Minimal clinically important difference (MCID) scores for outcome measures are commonly used evidence-based guides to gage meaningful changes. There are many outcome instruments employed in analyzing pain, disability, and dysfunction of the low back; perhaps the most common of these is the Oswestry disability index (ODI). A single agreed-upon MCID score for the ODI has yet to be established. What is also unknown is whether selected baseline variables will be universal predictors regardless of the MCID used for a particular outcome measure.
For these reasons the authors decided to study the relationship between predictive models and the MCID cutpoint on the ODI. Data were gathered from 16 outpatient physical therapy clinics in 10 states. One hundred and forty-nine patients with low back pain (LBP) were enrolled in the RCT. All were treated with manual therapy, with a majority also receiving spine-strengthening exercises. The resultant predictive models were dependent upon the MCID used and baseline sample characteristics. All CPR were statistically significant (P < 001). All six MCID cutpoints used resulted in completely different significant predictor variables with no predictor significant across all models.

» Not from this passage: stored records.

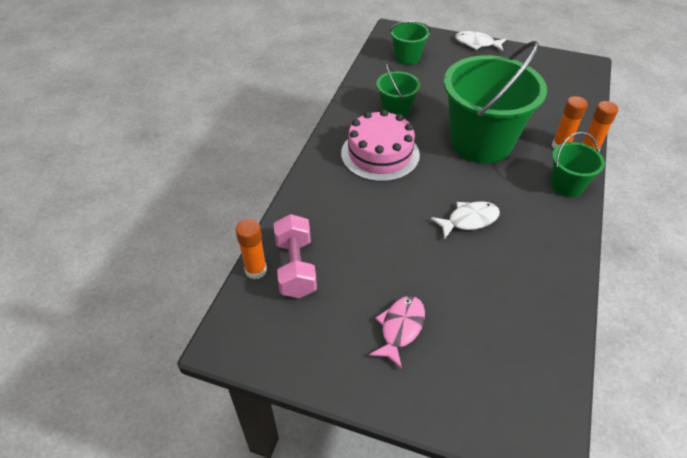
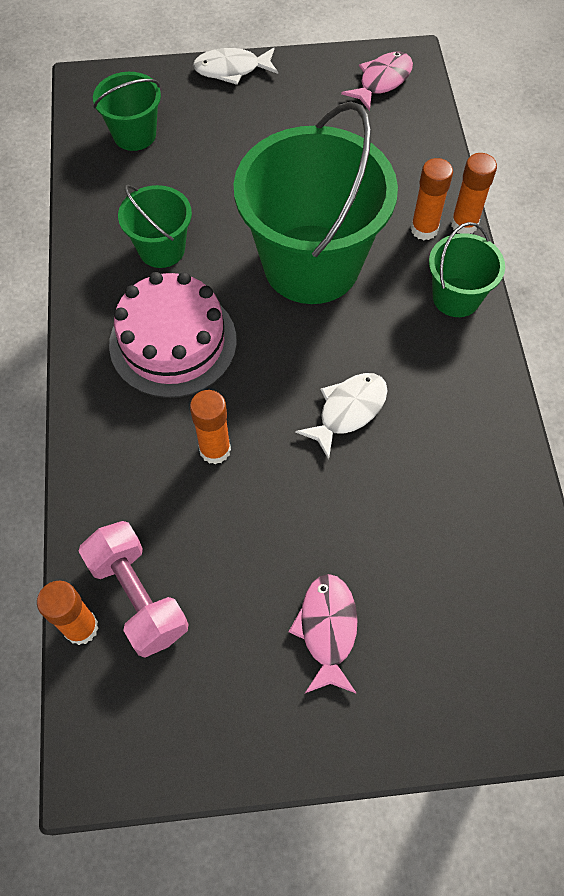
camera: 25 degrees left, 15 degrees up
(378, 212) = (215, 450): none -> orange glue stick
(566, 70) = (382, 81): none -> pink fish

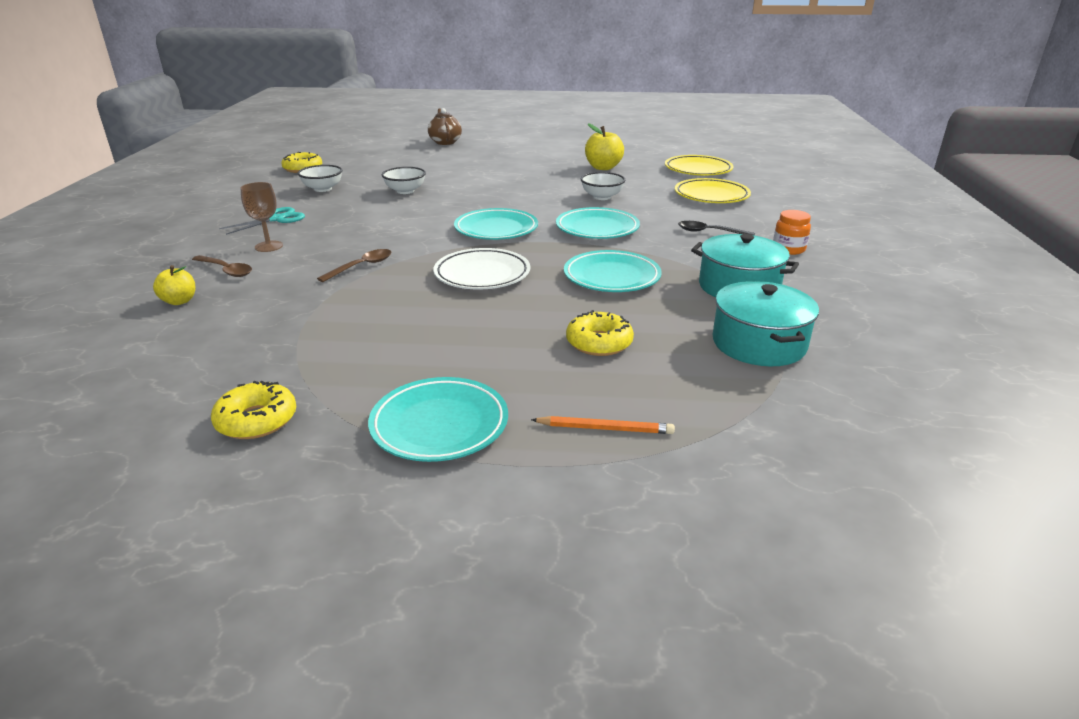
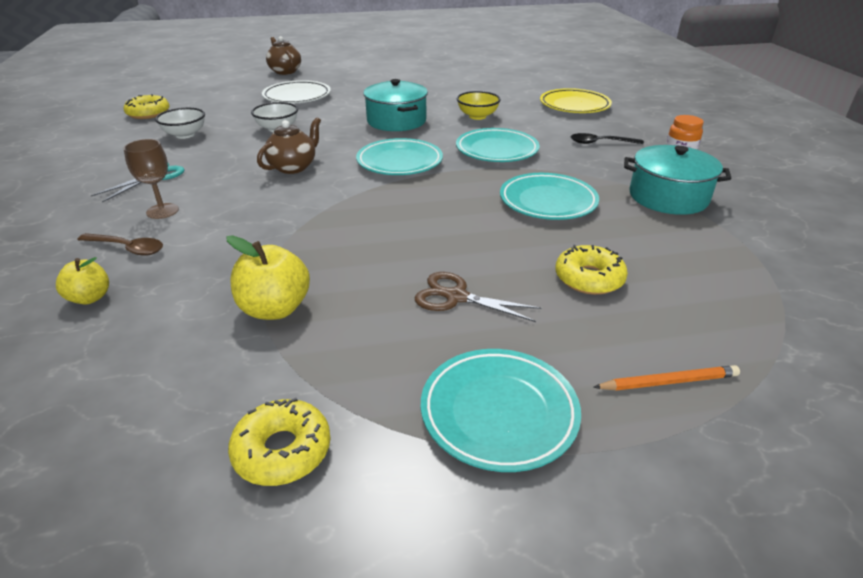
camera: 15 degrees left, 5 degrees up
(361, 266) = (284, 223): brown spoon -> none
(398, 224) = (293, 167): none -> brown teapot
(467, 340) = (456, 297): none -> brown scissors
(482, 274) = (420, 215): white plate -> white plate (297, 97)
(602, 197) = (477, 116): white bowl -> yellow bowl
(603, 167) = (457, 86): yellow apple -> yellow apple (275, 309)
(698, 170) = (543, 81): yellow plate -> none
(759, 343) = (731, 256): turquoise pot -> turquoise pot (396, 121)

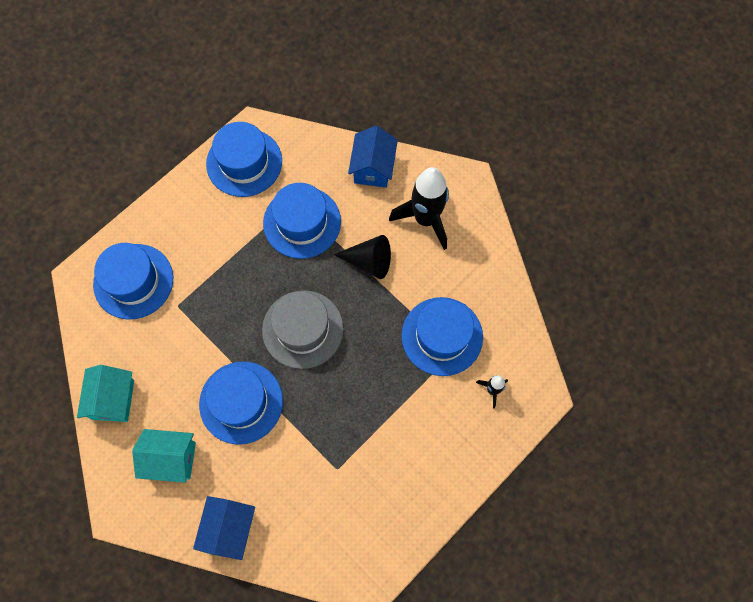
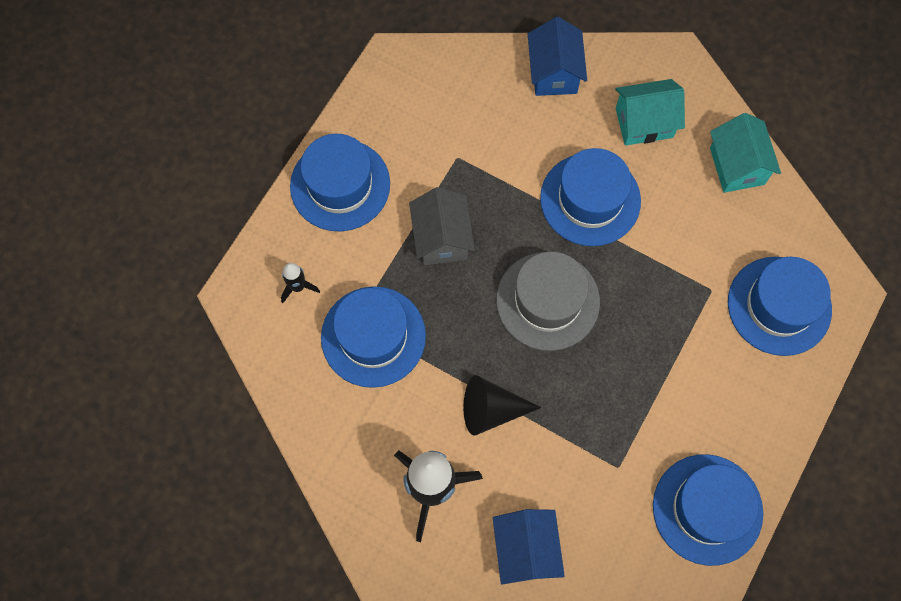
camera: 165 degrees right, 0 degrees up
(302, 222) = (596, 441): blue hat -> blue hat (340, 185)
(369, 401) = (442, 238): none -> grey house

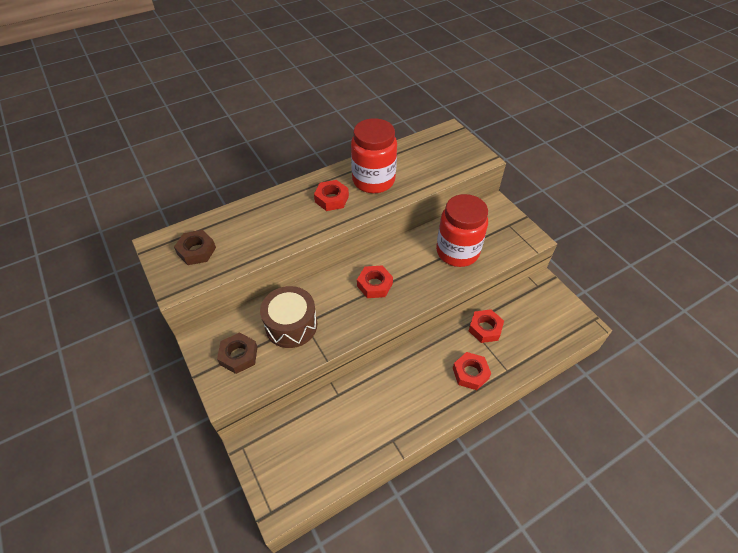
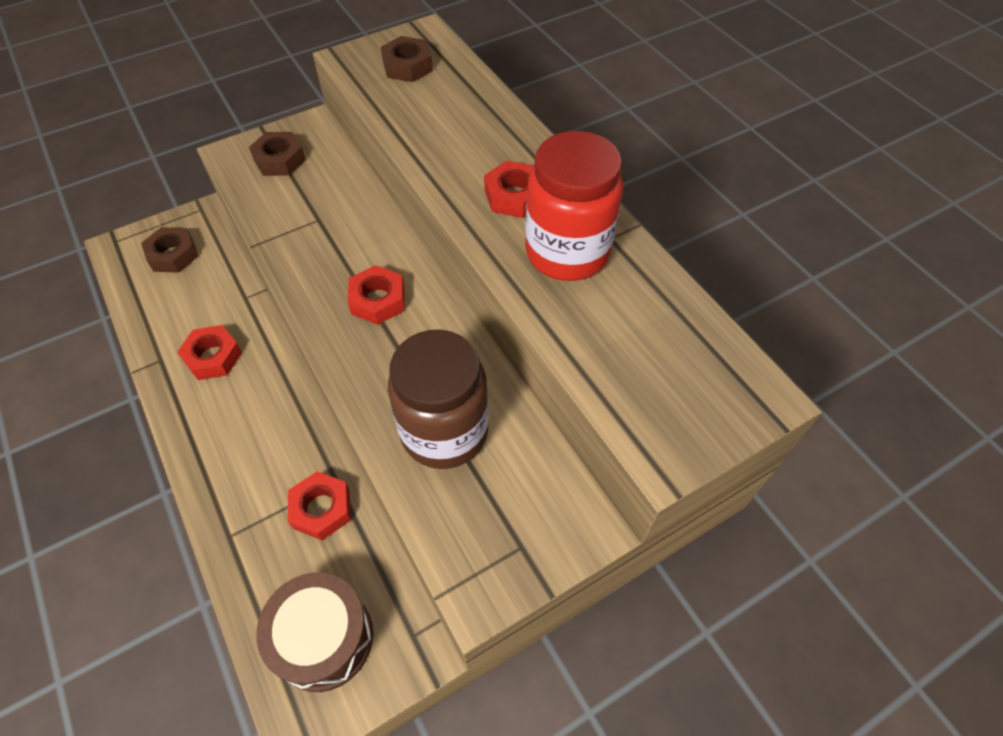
camera: 90 degrees right, 5 degrees up
(291, 325) = (317, 205): brown drum -> brown drum (323, 638)
(292, 456) = (173, 255): none -> brown nut
(457, 252) = (444, 432): red jar -> brown jar
(470, 373) = (237, 473): red nut -> red nut (213, 357)

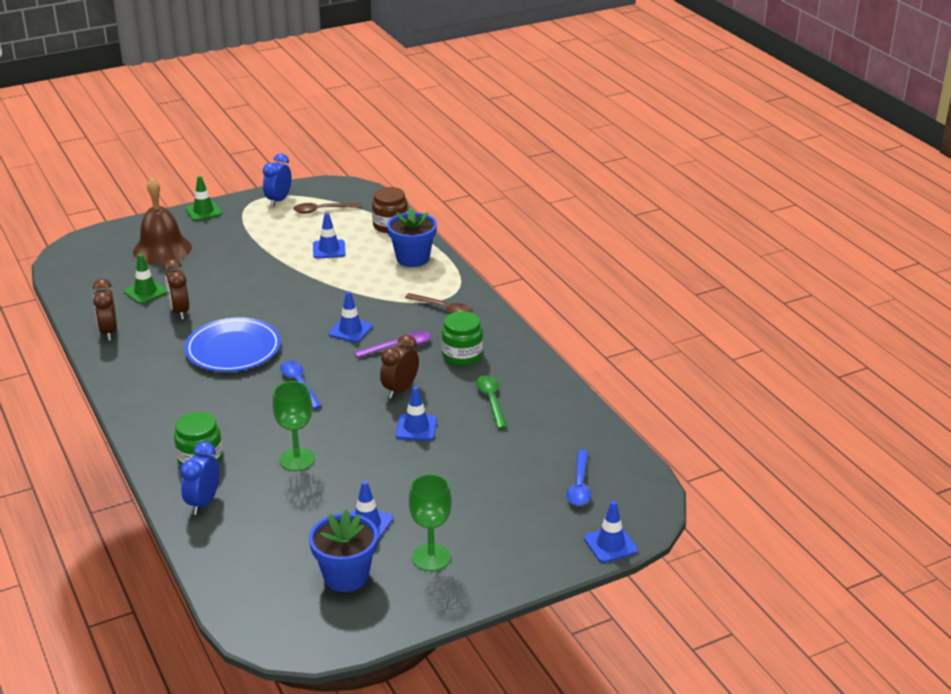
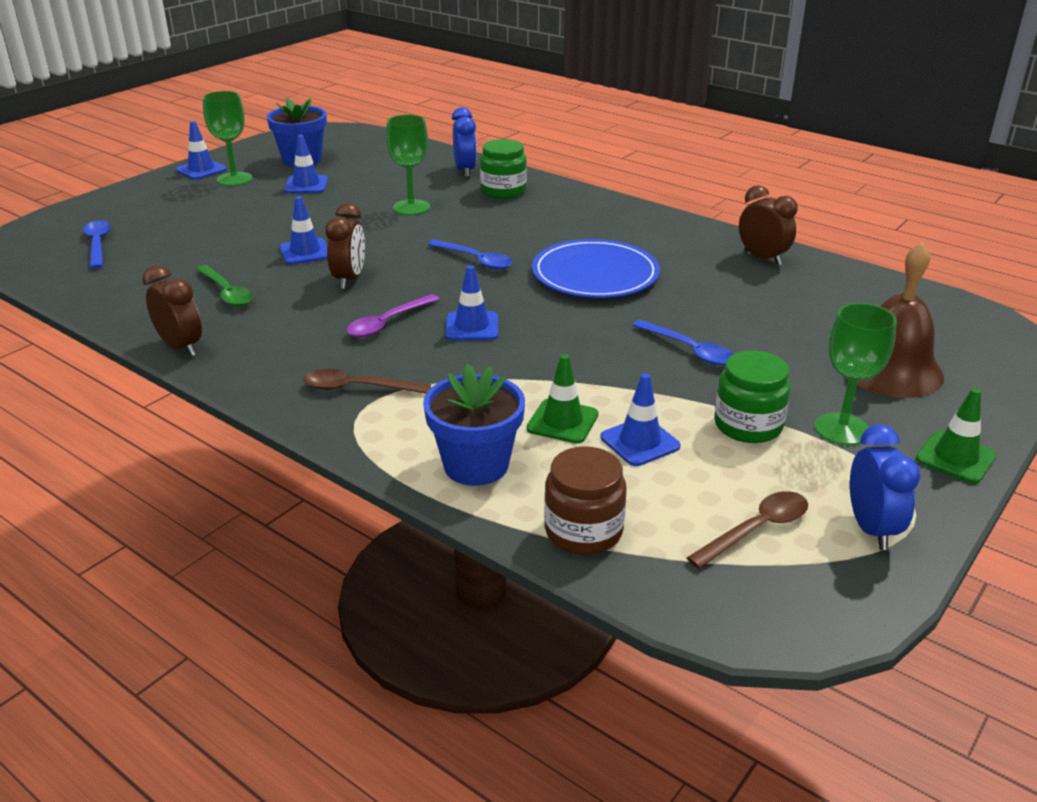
camera: 155 degrees right, 0 degrees up
(145, 292) = (802, 307): green traffic cone -> green traffic cone (562, 421)
(179, 311) = (721, 296): brown clock -> brown clock (181, 347)
(231, 232) = (842, 429): none -> green goblet
(246, 284) = (689, 350): none -> blue spoon
(462, 355) = (291, 332): green jar -> green jar (748, 425)
(610, 544) = (62, 213): blue traffic cone -> blue traffic cone (201, 170)

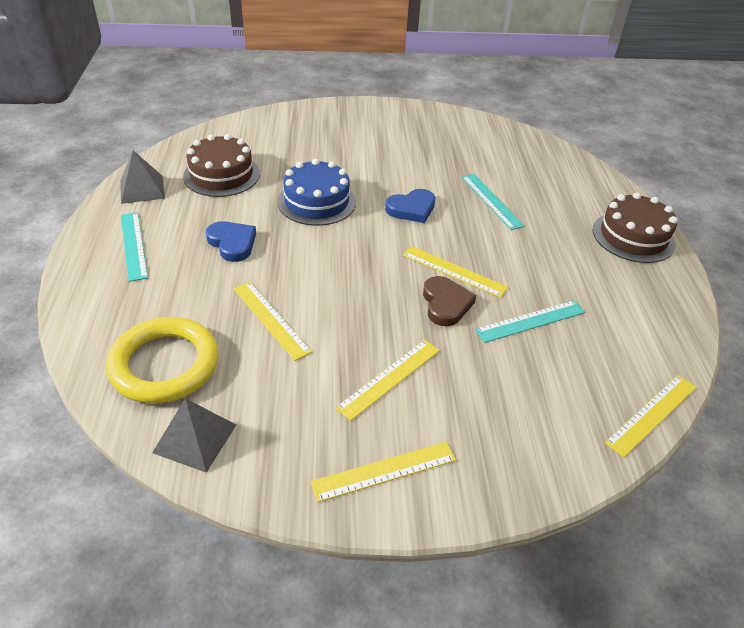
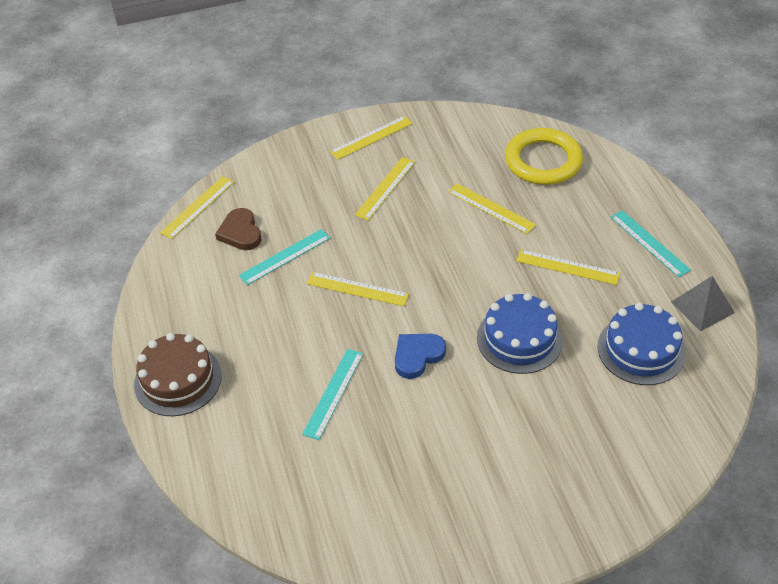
camera: 170 degrees right, 5 degrees up
(195, 438) = (492, 128): grey pyramid -> none
(221, 175) = (641, 350): brown cake -> blue cake
(232, 243) = (567, 267): blue heart -> yellow ruler
(445, 304) = (358, 255): brown heart -> brown heart (240, 232)
(491, 201) = (333, 393): turquoise ruler -> turquoise ruler turned 60 degrees clockwise

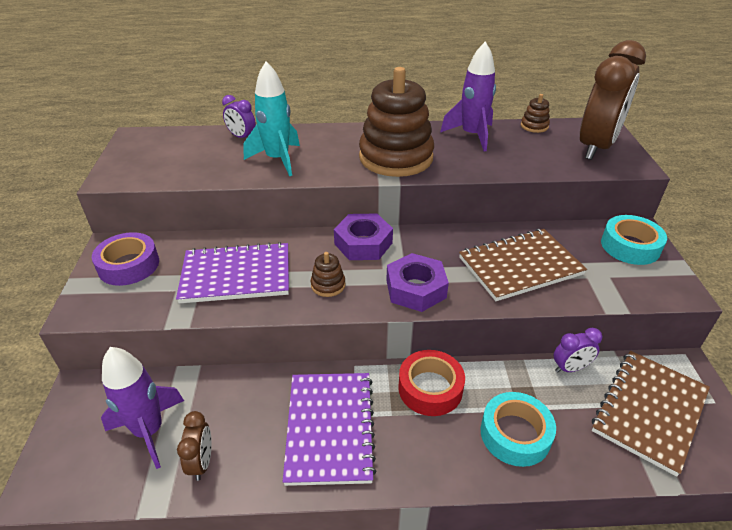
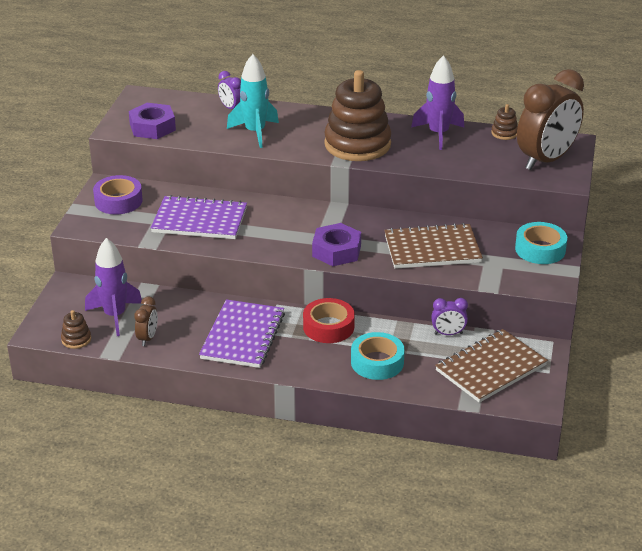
camera: 15 degrees right, 5 degrees down
(328, 285) = (268, 238): brown stacking toy -> brown stacking toy (76, 339)
(363, 243) = (310, 213): purple nut -> purple nut (152, 127)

The authors concluded that there is extreme variability among predictive models created using different MCIDs on the ODI within the same patient population. Their findings highlighted the instability of predictive modeling, as these models are significantly affected by population baseline characteristics along with the MCID used. They suggested that clinicians must be aware of the fragility of CPR before applying each in clinical practice.